+++ DATA EXCERPTS
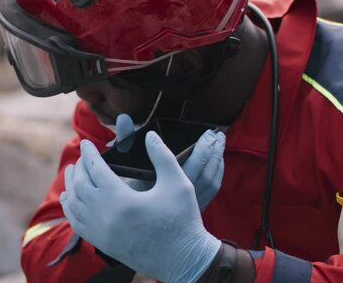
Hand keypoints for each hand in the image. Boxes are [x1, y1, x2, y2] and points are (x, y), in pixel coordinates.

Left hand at [60, 133, 220, 282]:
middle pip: (81, 186)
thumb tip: (150, 136)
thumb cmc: (182, 220)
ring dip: (70, 186)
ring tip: (72, 173)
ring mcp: (102, 233)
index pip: (96, 170)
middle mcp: (106, 217)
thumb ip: (162, 156)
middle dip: (79, 168)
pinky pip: (77, 225)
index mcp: (122, 200)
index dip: (89, 154)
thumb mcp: (178, 183)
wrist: (183, 259)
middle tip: (82, 156)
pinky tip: (70, 200)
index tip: (86, 143)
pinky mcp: (103, 244)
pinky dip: (70, 209)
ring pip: (74, 206)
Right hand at [110, 114, 225, 209]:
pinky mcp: (196, 209)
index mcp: (157, 187)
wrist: (139, 223)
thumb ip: (124, 140)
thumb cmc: (131, 195)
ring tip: (219, 140)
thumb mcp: (123, 169)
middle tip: (211, 133)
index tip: (175, 131)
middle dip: (206, 149)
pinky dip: (218, 171)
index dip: (174, 145)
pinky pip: (212, 188)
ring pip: (209, 179)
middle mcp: (175, 198)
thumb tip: (124, 119)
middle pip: (198, 170)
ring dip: (216, 157)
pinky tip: (218, 159)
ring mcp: (188, 206)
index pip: (169, 162)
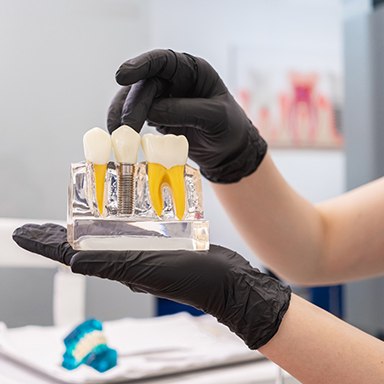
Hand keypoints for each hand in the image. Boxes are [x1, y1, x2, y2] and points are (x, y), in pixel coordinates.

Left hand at [13, 223, 290, 349]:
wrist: (228, 283)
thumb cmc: (195, 279)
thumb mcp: (151, 269)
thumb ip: (113, 263)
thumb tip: (71, 262)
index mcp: (119, 266)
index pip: (72, 255)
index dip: (45, 243)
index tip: (21, 233)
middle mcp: (127, 259)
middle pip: (84, 244)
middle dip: (61, 233)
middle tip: (42, 221)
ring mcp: (144, 251)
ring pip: (109, 234)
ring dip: (90, 222)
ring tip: (77, 207)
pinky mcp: (161, 243)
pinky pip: (134, 228)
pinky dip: (122, 217)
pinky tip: (122, 207)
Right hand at [107, 49, 266, 182]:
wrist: (228, 152)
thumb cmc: (229, 129)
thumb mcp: (215, 118)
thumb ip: (186, 111)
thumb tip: (151, 112)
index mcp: (192, 71)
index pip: (163, 60)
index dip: (141, 65)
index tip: (123, 76)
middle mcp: (175, 81)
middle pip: (146, 85)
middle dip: (133, 105)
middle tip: (127, 128)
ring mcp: (165, 99)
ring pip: (136, 100)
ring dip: (123, 115)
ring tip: (118, 134)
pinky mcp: (158, 117)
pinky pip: (137, 116)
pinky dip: (127, 126)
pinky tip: (122, 137)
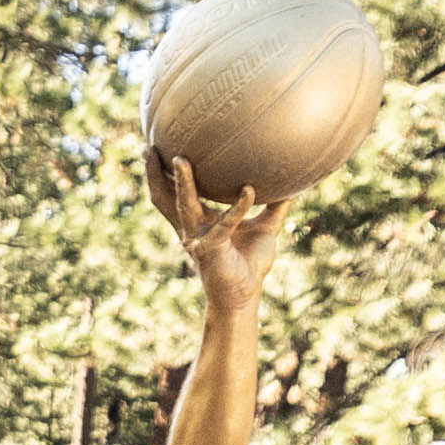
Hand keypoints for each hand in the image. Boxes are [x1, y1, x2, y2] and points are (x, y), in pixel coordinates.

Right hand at [144, 153, 293, 294]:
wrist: (244, 296)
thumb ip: (276, 204)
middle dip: (154, 174)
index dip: (163, 174)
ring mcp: (197, 239)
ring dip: (181, 183)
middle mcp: (190, 228)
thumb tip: (293, 179)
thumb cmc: (250, 263)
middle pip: (163, 197)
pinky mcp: (210, 250)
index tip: (159, 148)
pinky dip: (238, 207)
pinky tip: (250, 190)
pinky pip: (225, 223)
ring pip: (183, 205)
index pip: (173, 194)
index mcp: (197, 221)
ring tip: (181, 160)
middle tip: (150, 147)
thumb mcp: (265, 227)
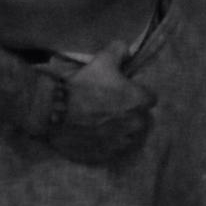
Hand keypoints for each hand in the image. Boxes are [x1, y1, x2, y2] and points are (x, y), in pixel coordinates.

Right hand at [45, 41, 155, 164]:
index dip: (136, 93)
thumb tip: (126, 49)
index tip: (124, 91)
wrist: (55, 111)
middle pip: (141, 119)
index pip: (149, 98)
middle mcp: (136, 125)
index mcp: (139, 101)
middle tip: (113, 107)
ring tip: (105, 123)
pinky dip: (107, 144)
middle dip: (131, 113)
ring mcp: (121, 143)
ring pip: (130, 136)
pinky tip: (95, 135)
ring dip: (122, 130)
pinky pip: (113, 150)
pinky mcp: (106, 156)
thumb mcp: (102, 60)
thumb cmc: (82, 85)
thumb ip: (119, 51)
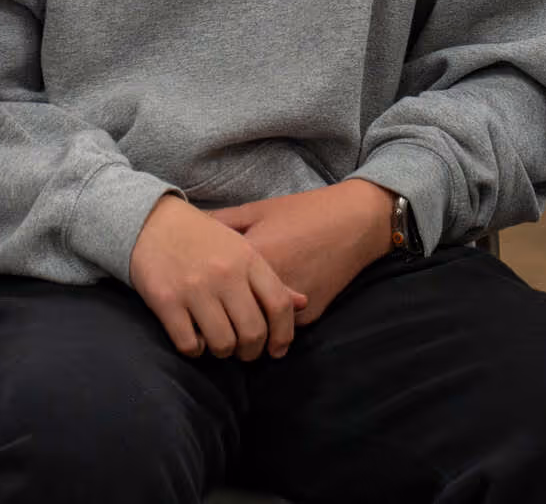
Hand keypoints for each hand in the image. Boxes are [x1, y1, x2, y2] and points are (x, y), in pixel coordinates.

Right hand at [128, 195, 306, 360]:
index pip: (278, 305)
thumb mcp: (242, 249)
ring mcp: (195, 289)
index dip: (284, 334)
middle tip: (247, 352)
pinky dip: (196, 350)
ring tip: (222, 345)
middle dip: (253, 351)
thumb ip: (271, 279)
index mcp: (248, 260)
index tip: (279, 349)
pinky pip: (190, 343)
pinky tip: (197, 340)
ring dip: (224, 352)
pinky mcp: (166, 301)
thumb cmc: (203, 239)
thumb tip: (303, 303)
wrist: (153, 222)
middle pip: (253, 331)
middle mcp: (225, 275)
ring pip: (223, 343)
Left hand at [207, 180, 395, 326]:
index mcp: (251, 259)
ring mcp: (292, 304)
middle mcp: (269, 287)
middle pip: (234, 319)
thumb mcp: (258, 210)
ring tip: (234, 336)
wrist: (357, 220)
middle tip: (209, 330)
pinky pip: (283, 329)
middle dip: (220, 328)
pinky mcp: (311, 313)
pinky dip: (273, 328)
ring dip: (247, 335)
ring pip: (258, 331)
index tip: (188, 303)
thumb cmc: (305, 210)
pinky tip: (264, 326)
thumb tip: (189, 225)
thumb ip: (220, 221)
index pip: (212, 291)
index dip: (198, 298)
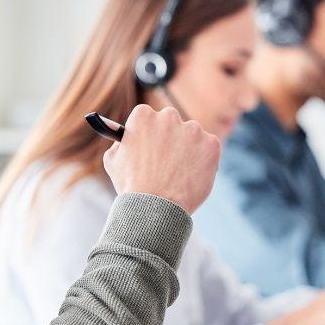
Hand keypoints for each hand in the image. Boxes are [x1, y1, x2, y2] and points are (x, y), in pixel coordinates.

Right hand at [103, 105, 220, 213]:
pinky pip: (209, 148)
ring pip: (192, 136)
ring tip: (179, 174)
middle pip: (171, 121)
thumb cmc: (132, 188)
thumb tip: (125, 137)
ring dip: (188, 149)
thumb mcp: (113, 162)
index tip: (150, 144)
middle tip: (168, 159)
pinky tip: (192, 177)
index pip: (148, 116)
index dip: (149, 133)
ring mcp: (193, 129)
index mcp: (143, 116)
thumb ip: (119, 144)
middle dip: (170, 137)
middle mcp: (169, 117)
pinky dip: (204, 161)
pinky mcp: (211, 144)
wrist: (156, 209)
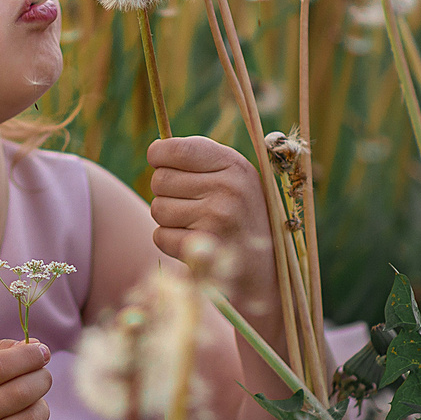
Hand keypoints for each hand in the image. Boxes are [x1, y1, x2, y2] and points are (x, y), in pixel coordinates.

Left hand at [146, 136, 281, 320]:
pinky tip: (193, 242)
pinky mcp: (205, 248)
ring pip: (157, 208)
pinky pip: (160, 236)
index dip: (158, 155)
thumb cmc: (241, 216)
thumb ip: (200, 160)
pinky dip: (169, 242)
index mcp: (234, 165)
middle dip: (166, 192)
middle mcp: (229, 188)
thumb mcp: (234, 179)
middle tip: (188, 202)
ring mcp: (218, 218)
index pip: (176, 149)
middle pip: (160, 180)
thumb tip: (155, 151)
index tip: (160, 163)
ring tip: (195, 223)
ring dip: (168, 218)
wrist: (265, 270)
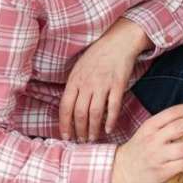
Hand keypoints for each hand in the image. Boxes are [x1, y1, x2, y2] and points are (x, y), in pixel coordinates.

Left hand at [60, 18, 152, 141]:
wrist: (117, 42)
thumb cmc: (97, 55)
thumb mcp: (79, 68)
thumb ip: (74, 86)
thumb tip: (69, 106)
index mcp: (74, 80)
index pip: (65, 107)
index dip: (64, 124)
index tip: (66, 136)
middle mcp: (87, 84)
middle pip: (79, 113)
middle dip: (79, 130)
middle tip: (81, 140)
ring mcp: (102, 84)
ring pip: (95, 113)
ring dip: (93, 129)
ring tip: (93, 138)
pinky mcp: (117, 84)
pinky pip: (113, 106)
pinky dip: (110, 120)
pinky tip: (108, 129)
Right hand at [110, 104, 182, 182]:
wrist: (121, 169)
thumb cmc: (140, 147)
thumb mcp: (148, 130)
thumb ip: (166, 123)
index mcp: (151, 126)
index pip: (172, 113)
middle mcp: (154, 139)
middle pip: (180, 127)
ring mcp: (157, 156)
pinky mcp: (160, 172)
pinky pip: (181, 165)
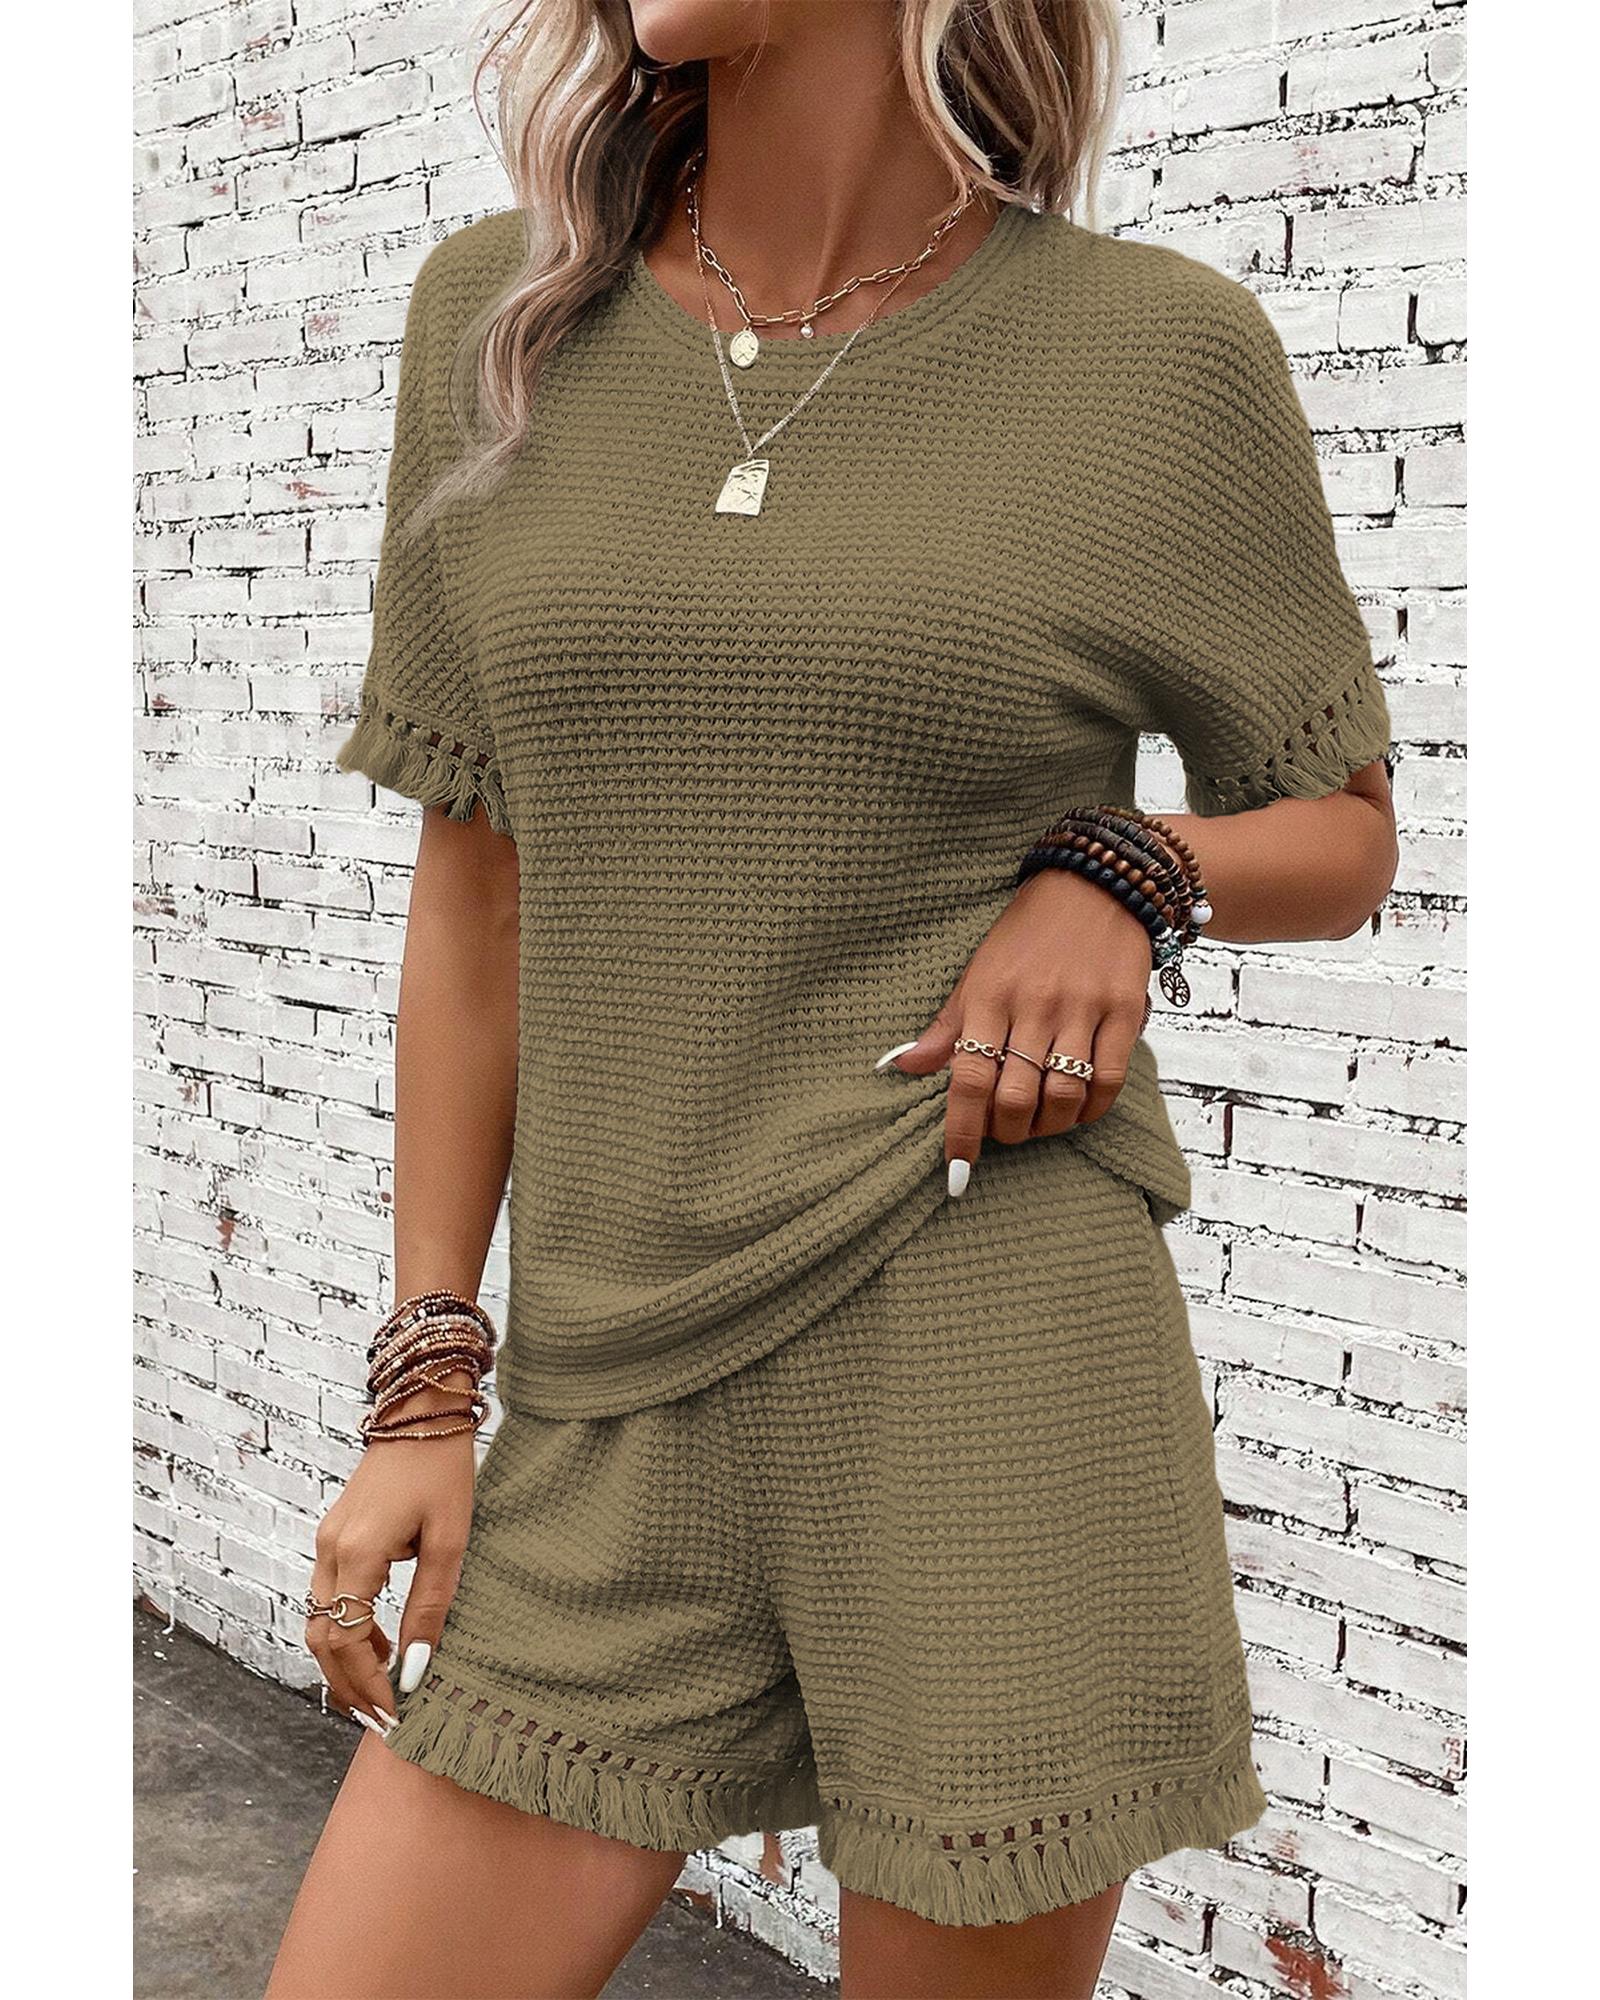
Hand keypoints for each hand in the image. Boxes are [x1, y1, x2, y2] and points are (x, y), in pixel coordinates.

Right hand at [305, 1409, 473, 1731]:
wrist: (422, 1412)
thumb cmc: (444, 1471)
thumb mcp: (451, 1542)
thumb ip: (430, 1607)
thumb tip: (417, 1670)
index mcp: (357, 1552)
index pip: (345, 1641)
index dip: (367, 1685)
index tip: (396, 1715)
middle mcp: (330, 1549)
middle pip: (321, 1639)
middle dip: (349, 1685)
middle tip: (384, 1719)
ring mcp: (326, 1539)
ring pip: (318, 1620)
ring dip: (345, 1659)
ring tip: (383, 1690)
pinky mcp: (334, 1533)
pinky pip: (327, 1596)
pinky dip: (345, 1629)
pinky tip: (378, 1645)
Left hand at [882, 868, 1151, 1192]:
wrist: (1096, 884)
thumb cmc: (1028, 933)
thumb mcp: (977, 971)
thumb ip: (946, 1026)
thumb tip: (902, 1067)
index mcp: (989, 995)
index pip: (968, 1079)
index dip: (961, 1132)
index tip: (956, 1169)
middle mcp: (1035, 1005)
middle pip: (1016, 1098)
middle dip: (1006, 1133)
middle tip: (1003, 1132)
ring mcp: (1083, 1008)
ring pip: (1063, 1096)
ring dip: (1047, 1127)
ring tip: (1037, 1124)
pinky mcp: (1124, 1010)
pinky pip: (1109, 1080)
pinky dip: (1091, 1110)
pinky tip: (1078, 1111)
++++++
> [EXERCISE DIRECTIONS] Output only the lines that run from the line containing "pinky tip: (108, 129)" to the last line of the data, exactly as they stand and without pictures.

> [EXERCISE OUTPUT]
pinky tip: (108, 129)
Right hand at [110, 104, 182, 182]:
wrist: (121, 169)
thumb cmc: (140, 147)
thumb mcp: (148, 130)
thumb ip: (166, 123)
index mcp: (151, 126)
index pip: (172, 113)
middle mcp: (154, 139)
middle pip: (180, 127)
ring mcp: (157, 156)
pinky mcp: (160, 172)
pinky pip: (181, 165)
Hand keypoints for each hand in the image. Boxes are [x1, y1, x2, y2] and points are (x, y), in pixel coordinates.

Right hand at [305, 1409, 473, 1731]:
wrist: (422, 1412)
thumb cmc: (444, 1471)
thumb mcp: (451, 1542)
thumb ip: (430, 1607)
thumb tip: (417, 1670)
index mcp: (357, 1552)
index pip: (345, 1641)
index dip: (367, 1685)
index tip: (396, 1715)
middle mcp: (330, 1549)
middle pip: (321, 1639)
middle dip: (349, 1685)
middle tip: (384, 1719)
ring mcp: (326, 1539)
ring pip: (318, 1620)
ring dip: (345, 1659)
ring tip: (383, 1690)
pinky mcp: (334, 1533)
pinky pip: (327, 1596)
pinky dip: (345, 1629)
pinky tip: (378, 1645)
Left hand at [882, 868, 1151, 1192]:
wrist: (1096, 884)
thumb cmc: (1028, 933)
thumb mcp: (977, 971)
thumb ip: (946, 1026)
thumb tip: (902, 1067)
index mcp: (989, 995)
index pip: (968, 1079)
index dip: (961, 1132)
index tip: (956, 1169)
middle mcp: (1035, 1005)
middle pip: (1016, 1098)
middle dip: (1006, 1133)
middle tip: (1003, 1132)
ring mcp: (1083, 1008)
ring pip: (1063, 1096)
ring dip: (1047, 1127)
ring tip: (1037, 1124)
pinky mcp: (1124, 1010)
pinky pip: (1109, 1080)
pinky dip: (1091, 1110)
pinky tip: (1078, 1111)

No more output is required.